Today, the ICC is still widely supported in Uganda but President Museveni has in the recent years come out as a strong critic, accusing the ICC of targeting African leaders – a rhetoric often repeated by some African leaders. While these perceptions are not necessarily true, they are undoubtedly damaging the reputation of the Court which may affect cooperation and support locally for the Court.

Amidst all these, the question now is, where does it leave the trial of Dominic Ogwen? Will it be the ICC or Uganda Court? What compromise can be drawn between the ICC and Uganda Court system that meets both domestic and international demands for justice?

Complementarity and admissibility
It has been stated over and over that the ICC works to complement and not to replace national criminal justice systems. Under the principle of complementarity of the Rome Statute, “certain cases will be inadmissible even though the Court has jurisdiction”. This includes cases being investigated or prosecuted by the State. However, the Court states that a case may be admissible if such proceedings are conducted with intent to “shield the person from criminal responsibility”.

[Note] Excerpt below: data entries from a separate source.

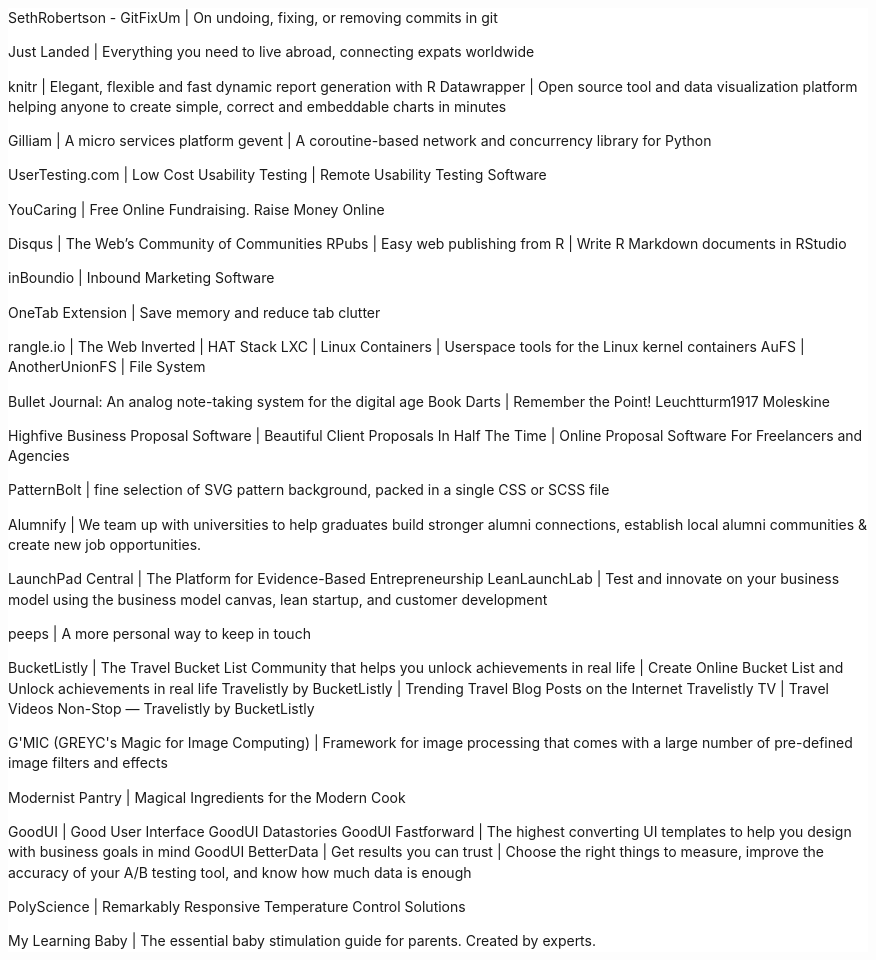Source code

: SethRobertson - GitFixUm | On undoing, fixing, or removing commits in git

Just Landed | Everything you need to live abroad, connecting expats worldwide

knitr | Elegant, flexible and fast dynamic report generation with R
Datawrapper | Open source tool and data visualization platform helping anyone to create simple, correct and embeddable charts in minutes

Gilliam | A micro services platform
gevent | A coroutine-based network and concurrency library for Python

UserTesting.com | Low Cost Usability Testing | Remote Usability Testing Software

YouCaring | Free Online Fundraising. Raise Money Online

Disqus | The Web’s Community of Communities
RPubs | Easy web publishing from R | Write R Markdown documents in RStudio

inBoundio | Inbound Marketing Software

OneTab Extension | Save memory and reduce tab clutter

rangle.io | The Web Inverted | HAT Stack
LXC | Linux Containers | Userspace tools for the Linux kernel containers
AuFS | AnotherUnionFS | File System

Bullet Journal: An analog note-taking system for the digital age
Book Darts | Remember the Point!
Leuchtturm1917
Moleskine

Highfive Business Proposal Software | Beautiful Client Proposals In Half The Time | Online Proposal Software For Freelancers and Agencies

PatternBolt | fine selection of SVG pattern background, packed in a single CSS or SCSS file

Alumnify | We team up with universities to help graduates build stronger alumni connections, establish local alumni communities & create new job opportunities.

LaunchPad Central | The Platform for Evidence-Based Entrepreneurship
LeanLaunchLab | Test and innovate on your business model using the business model canvas, lean startup, and customer development

peeps | A more personal way to keep in touch

BucketListly | The Travel Bucket List Community that helps you unlock achievements in real life | Create Online Bucket List and Unlock achievements in real life
Travelistly by BucketListly | Trending Travel Blog Posts on the Internet
  Travelistly TV | Travel Videos Non-Stop — Travelistly by BucketListly

G'MIC (GREYC's Magic for Image Computing) | Framework for image processing that comes with a large number of pre-defined image filters and effects

Modernist Pantry | Magical Ingredients for the Modern Cook

GoodUI | Good User Interface
GoodUI Datastories
GoodUI Fastforward | The highest converting UI templates to help you design with business goals in mind
GoodUI BetterData | Get results you can trust | Choose the right things to measure, improve the accuracy of your A/B testing tool, and know how much data is enough

PolyScience | Remarkably Responsive Temperature Control Solutions

My Learning Baby | The essential baby stimulation guide for parents. Created by experts.

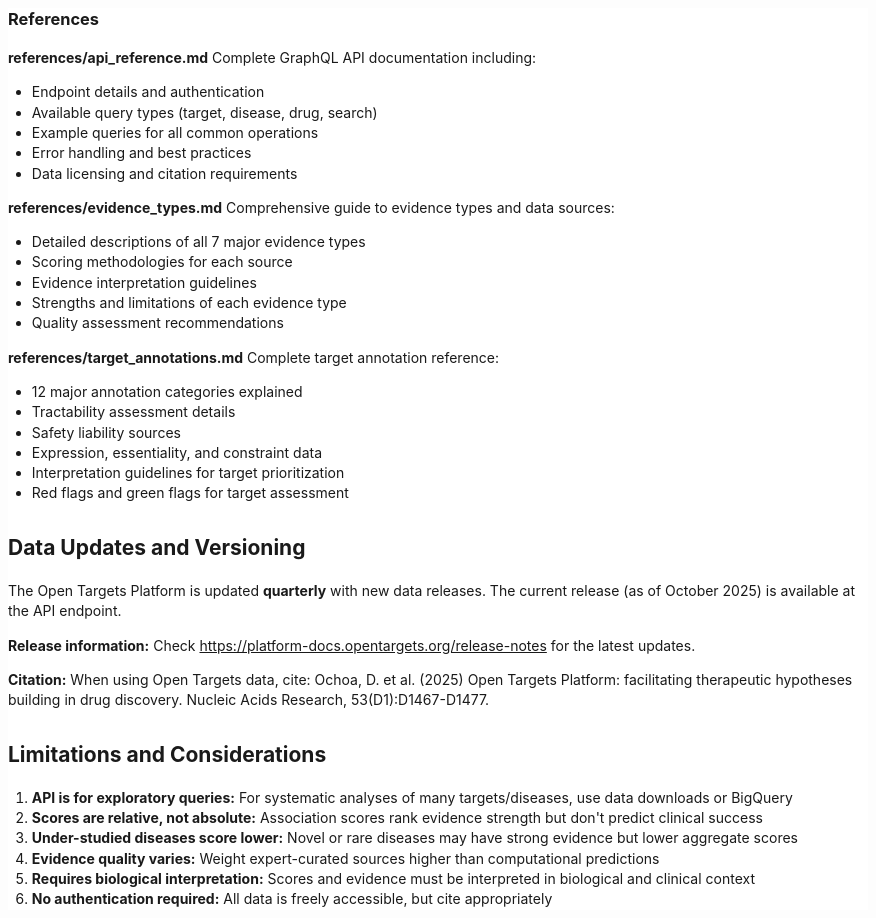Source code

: ### References

**references/api_reference.md**
Complete GraphQL API documentation including:
- Endpoint details and authentication
- Available query types (target, disease, drug, search)
- Example queries for all common operations
- Error handling and best practices
- Data licensing and citation requirements

**references/evidence_types.md**
Comprehensive guide to evidence types and data sources:
- Detailed descriptions of all 7 major evidence types
- Scoring methodologies for each source
- Evidence interpretation guidelines
- Strengths and limitations of each evidence type
- Quality assessment recommendations

**references/target_annotations.md**
Complete target annotation reference:
- 12 major annotation categories explained
- Tractability assessment details
- Safety liability sources
- Expression, essentiality, and constraint data
- Interpretation guidelines for target prioritization
- Red flags and green flags for target assessment

## Data Updates and Versioning

The Open Targets Platform is updated **quarterly** with new data releases. The current release (as of October 2025) is available at the API endpoint.

**Release information:** Check https://platform-docs.opentargets.org/release-notes for the latest updates.

**Citation:** When using Open Targets data, cite:
Ochoa, D. et al. (2025) Open Targets Platform: facilitating therapeutic hypotheses building in drug discovery. Nucleic Acids Research, 53(D1):D1467-D1477.

## Limitations and Considerations

1. **API is for exploratory queries:** For systematic analyses of many targets/diseases, use data downloads or BigQuery
2. **Scores are relative, not absolute:** Association scores rank evidence strength but don't predict clinical success
3. **Under-studied diseases score lower:** Novel or rare diseases may have strong evidence but lower aggregate scores
4. **Evidence quality varies:** Weight expert-curated sources higher than computational predictions
5. **Requires biological interpretation:** Scores and evidence must be interpreted in biological and clinical context
6. **No authentication required:** All data is freely accessible, but cite appropriately
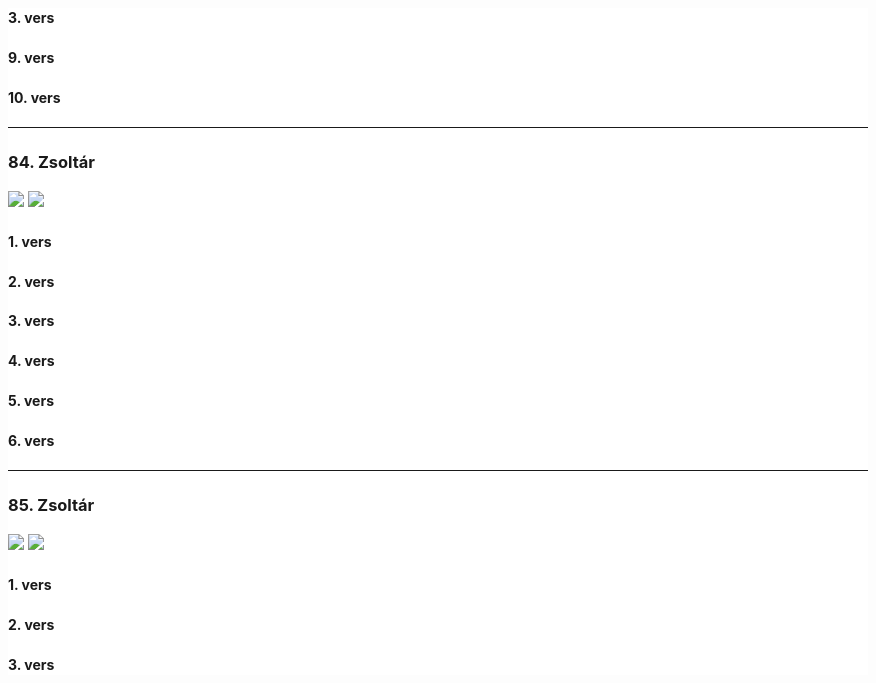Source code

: 
#### 3. vers

 

#### 9. vers

 

#### 10. vers

 
<hr />

### 84. Zsoltár

<img src="img/084-A      Ó seregeknek Istene [Original Size]_optimised.jpg" loading="lazy">
<img src="img/084-B      Ó seregeknek Istene [Original Size]_optimised.jpg" loading="lazy">


#### 1. vers

 

#### 2. vers

 

#### 3. vers

 

#### 4. vers

 

#### 5. vers

 

#### 6. vers

 
<hr />

### 85. Zsoltár

<img src="img/085-A      Nagy kegyesen től [Original Size]_optimised.jpg" loading="lazy">
<img src="img/085-B      Nagy kegyesen től [Original Size]_optimised.jpg" loading="lazy">


#### 1. vers

 

#### 2. vers

 

#### 3. vers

Uganda enacted the International Criminal Court Act in 2010 which will be applied in the ICD. Other laws applicable include; The Constitution of the Republic of Uganda, 1995; The Trial on Indictment Act, Cap 23; The Penal Code Act Cap 120; The Evidence Act Cap 6, and the Geneva Conventions Act, Cap. 363. These laws, legal experts recognize makes the ICD capable of implementing the complementarity regime. Conducting Ongwen’s trial in Uganda domestic Court is therefore believed, will mark a significant step in applying ICC’s principle of complementarity. ICC in this case can be on the ground to support harmonization of prosecution with international standards. 
While Uganda has a relatively well functioning criminal justice system, critics wonder if it could operate at a level necessary to support a fair trial to the magnitude that the ICC may entail. In 2005 for example, heavily armed soldiers surrounded the High Court in an attempt to Court-Martial civilians involved in allegations of treason. In 2011, the Constitutional Court ruled that Thomas Kwoyelo [former LRA commander] qualifies for Amnesty and ordered his release. However, Kwoyelo is reportedly still being detained illegally in a government prison.

Government’s interference in the judicial process, coupled with rampant public distrust of state institutions raises questions on judicial independence in Uganda. Ugandan Court is also accused of corruption, being overwhelmed with cases and understaffed, it therefore faces a huge task to foster public participation and trust in the judicial process. Should the ICC decide that Ongwen be tried in Uganda, they should work closely with, and further strengthen domestication of ‘International Criminal Prosecution’. Uganda has established the necessary laws and set up the ICD but a lot still needs to be done to ensure independence of the judicial process and respect of the rule of law.

As we ponder accountability for Dominic Ogwen and Justice for thousands of war victims in Northern Uganda, the question of accountability for lower level LRA offenders using the traditional justice mechanisms, and trial of some UPDF soldiers who, Human Rights activists accuse of committing war crimes in Northern Uganda are also yet to be addressed.